Lebih lanjut, Titik menegaskan bahwa wacana tersebut belum dapat menyentuh akar permasalahan. Menurutnya, fakta yang terjadi menunjukkan bahwa penyebaran hoaks atau mis-informasi sebagian besar disebabkan oleh bot, bukan akun organik milik manusia.
Dia pun menilai bahwa pendekatan oleh pemerintah selaku regulator justru kurang efektif dan akan menghukum kelompok yang salah.
“Jadi yang banyak menyebarkan hokas itu biasanya adalah bot, tapi kenapa yang dihukum justru manusia, di mana dia bukan merupakan bot atau automatic social media in device. Jadi sebuah aplikasi yang dirancang untuk berperilaku di media sosial seolah-olah dia manusia, padahal sebetulnya adalah instrument,” tegasnya.

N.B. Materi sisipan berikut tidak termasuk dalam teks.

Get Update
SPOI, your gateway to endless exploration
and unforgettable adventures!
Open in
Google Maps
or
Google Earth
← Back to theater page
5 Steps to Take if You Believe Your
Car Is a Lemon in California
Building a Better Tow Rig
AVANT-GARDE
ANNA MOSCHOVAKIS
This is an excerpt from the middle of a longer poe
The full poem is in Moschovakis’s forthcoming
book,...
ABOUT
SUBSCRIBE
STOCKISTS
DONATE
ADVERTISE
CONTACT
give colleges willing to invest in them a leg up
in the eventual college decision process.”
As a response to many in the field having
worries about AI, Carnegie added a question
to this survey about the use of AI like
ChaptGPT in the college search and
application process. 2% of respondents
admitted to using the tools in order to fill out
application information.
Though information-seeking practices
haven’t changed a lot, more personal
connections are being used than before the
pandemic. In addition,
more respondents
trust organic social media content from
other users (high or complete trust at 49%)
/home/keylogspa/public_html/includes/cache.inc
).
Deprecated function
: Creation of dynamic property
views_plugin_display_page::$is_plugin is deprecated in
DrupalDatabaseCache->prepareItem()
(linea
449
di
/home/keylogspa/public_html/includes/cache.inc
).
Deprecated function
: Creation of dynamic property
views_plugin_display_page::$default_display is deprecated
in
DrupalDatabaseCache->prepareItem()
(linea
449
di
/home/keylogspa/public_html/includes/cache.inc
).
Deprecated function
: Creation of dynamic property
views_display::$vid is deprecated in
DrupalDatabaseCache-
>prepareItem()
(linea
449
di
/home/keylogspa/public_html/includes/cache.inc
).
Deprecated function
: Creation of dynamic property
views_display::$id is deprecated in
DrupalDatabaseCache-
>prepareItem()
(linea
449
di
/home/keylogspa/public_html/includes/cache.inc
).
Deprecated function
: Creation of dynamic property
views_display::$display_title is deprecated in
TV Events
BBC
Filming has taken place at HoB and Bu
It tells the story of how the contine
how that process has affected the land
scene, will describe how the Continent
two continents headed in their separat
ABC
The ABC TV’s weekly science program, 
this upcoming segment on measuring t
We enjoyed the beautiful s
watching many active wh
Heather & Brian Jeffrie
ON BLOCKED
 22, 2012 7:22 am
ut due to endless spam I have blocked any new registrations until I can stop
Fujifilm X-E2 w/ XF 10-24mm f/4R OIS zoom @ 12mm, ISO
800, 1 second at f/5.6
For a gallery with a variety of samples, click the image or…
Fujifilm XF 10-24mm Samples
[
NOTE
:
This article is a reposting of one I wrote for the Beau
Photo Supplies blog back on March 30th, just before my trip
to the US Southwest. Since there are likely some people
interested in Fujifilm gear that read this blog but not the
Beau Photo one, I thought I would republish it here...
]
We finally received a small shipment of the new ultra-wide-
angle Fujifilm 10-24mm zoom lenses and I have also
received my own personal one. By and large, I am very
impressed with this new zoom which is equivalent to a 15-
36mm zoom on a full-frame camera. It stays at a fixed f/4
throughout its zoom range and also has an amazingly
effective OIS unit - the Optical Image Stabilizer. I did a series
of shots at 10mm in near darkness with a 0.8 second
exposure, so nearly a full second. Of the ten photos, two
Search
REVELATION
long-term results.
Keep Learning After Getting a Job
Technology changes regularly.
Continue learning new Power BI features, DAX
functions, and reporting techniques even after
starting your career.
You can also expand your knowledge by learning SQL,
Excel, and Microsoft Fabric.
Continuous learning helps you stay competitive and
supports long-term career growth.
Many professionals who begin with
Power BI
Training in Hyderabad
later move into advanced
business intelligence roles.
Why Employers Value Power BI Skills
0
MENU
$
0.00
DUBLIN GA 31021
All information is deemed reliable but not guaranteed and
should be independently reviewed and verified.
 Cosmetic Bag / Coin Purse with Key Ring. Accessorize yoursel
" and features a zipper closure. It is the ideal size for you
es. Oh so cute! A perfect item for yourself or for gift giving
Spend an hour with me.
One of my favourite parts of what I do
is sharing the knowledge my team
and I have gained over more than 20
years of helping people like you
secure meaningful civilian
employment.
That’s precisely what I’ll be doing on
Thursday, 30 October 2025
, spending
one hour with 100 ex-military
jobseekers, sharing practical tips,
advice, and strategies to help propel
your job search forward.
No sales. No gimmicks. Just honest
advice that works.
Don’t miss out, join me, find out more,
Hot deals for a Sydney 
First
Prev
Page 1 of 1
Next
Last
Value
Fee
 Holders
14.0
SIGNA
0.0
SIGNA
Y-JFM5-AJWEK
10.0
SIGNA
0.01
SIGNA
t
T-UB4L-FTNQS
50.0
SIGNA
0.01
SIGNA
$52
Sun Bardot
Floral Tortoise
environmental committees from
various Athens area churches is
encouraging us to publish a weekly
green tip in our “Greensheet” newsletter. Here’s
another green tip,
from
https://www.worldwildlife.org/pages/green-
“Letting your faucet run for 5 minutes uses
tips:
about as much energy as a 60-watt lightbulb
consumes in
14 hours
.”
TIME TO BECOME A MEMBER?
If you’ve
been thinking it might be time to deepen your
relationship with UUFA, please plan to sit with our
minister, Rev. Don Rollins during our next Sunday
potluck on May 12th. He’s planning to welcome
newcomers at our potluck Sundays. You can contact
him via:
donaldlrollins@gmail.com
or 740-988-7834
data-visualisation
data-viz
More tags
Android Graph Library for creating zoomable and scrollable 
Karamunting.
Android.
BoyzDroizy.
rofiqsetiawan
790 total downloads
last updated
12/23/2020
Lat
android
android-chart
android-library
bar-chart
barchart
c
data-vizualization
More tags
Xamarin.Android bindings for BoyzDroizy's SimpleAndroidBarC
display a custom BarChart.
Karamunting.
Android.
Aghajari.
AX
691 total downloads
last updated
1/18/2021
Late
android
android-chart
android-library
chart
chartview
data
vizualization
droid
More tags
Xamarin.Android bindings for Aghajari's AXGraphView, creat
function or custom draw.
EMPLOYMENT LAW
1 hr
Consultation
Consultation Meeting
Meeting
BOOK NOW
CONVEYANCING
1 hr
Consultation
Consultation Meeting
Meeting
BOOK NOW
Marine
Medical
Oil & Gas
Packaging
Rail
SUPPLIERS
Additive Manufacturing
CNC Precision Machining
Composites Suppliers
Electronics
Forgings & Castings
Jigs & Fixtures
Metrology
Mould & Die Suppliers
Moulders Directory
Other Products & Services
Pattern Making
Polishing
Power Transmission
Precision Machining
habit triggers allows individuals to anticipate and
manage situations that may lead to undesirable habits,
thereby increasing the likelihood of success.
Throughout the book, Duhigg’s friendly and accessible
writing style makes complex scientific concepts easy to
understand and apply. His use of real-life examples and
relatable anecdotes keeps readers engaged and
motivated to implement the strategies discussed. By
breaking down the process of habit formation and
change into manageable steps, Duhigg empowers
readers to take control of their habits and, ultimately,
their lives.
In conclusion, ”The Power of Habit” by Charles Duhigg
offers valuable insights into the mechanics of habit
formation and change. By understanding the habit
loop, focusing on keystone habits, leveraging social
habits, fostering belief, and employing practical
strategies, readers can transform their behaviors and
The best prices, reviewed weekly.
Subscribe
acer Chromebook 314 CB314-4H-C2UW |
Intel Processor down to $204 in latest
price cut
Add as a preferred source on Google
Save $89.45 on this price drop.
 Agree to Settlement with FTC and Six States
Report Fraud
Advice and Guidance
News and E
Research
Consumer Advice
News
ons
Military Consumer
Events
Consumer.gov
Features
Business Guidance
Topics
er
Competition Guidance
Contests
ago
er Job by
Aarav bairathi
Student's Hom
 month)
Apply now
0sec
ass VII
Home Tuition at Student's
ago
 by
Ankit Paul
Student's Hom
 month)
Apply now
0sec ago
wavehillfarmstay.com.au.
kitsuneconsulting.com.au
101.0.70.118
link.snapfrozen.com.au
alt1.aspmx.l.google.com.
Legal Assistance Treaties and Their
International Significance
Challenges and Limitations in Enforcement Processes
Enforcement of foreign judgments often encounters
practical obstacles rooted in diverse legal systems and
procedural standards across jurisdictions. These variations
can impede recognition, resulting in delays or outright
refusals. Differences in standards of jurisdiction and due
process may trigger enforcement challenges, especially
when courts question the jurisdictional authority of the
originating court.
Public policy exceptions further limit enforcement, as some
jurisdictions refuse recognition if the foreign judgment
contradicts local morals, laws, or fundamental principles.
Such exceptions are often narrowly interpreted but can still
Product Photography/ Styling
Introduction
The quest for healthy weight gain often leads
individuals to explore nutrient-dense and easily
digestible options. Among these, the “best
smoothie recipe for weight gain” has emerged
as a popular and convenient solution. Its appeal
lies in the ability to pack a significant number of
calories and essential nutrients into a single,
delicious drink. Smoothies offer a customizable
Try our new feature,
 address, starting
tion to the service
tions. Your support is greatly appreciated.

Titik juga menyebutkan bahwa kebiasaan masyarakat yang memiliki banyak akun media sosial dipandangnya sebagai hal yang wajar dan umumnya memiliki tujuan yang spesifik sesuai dengan kegunaanya masing-masing.
“Maka mereka punya suatu akun yang memang mereka tujukan untuk merepresentasikan citra profesional mereka. Di sisi lain mereka juga punya akun yang itu sifatnya untuk pertemanan, di mana mereka lebih lugas menyampaikan mereka dengan apa adanya,” jelasnya.
Untuk itu, Titik pun menawarkan sebuah solusi yang lebih elementary kepada pemerintah. Menurutnya, masyarakat yang sejahtera dan teredukasi dinilai akan lebih kebal terhadap misinformasi dan tidak mudah menyebarkan hoaks.
“Justru pemerintah perlu menggenjot edukasi kepada masyarakat agar mereka tidak sembarangan menyebarkan informasi jika mereka tidak memahami informasi,” terangnya.
Titik juga mengajak pemerintah untuk dapat lebih berpihak dan memalingkan fokus dan pekerjaannya dalam upaya pengembangan industri virtual nasional yang dapat membuka banyak lapangan pekerjaan.
“Saya rasa pemerintah lebih baik fokus membangkitkan industri media virtual, sehingga membuka lapangan pekerjaan bagi masyarakat Indonesia. Benefitnya bukan hanya get advantages politik dalam artian berpendapat, berdemokrasi, tapi juga ada get advantages ekonomi, get advantages sosio-kultural, ” pungkasnya.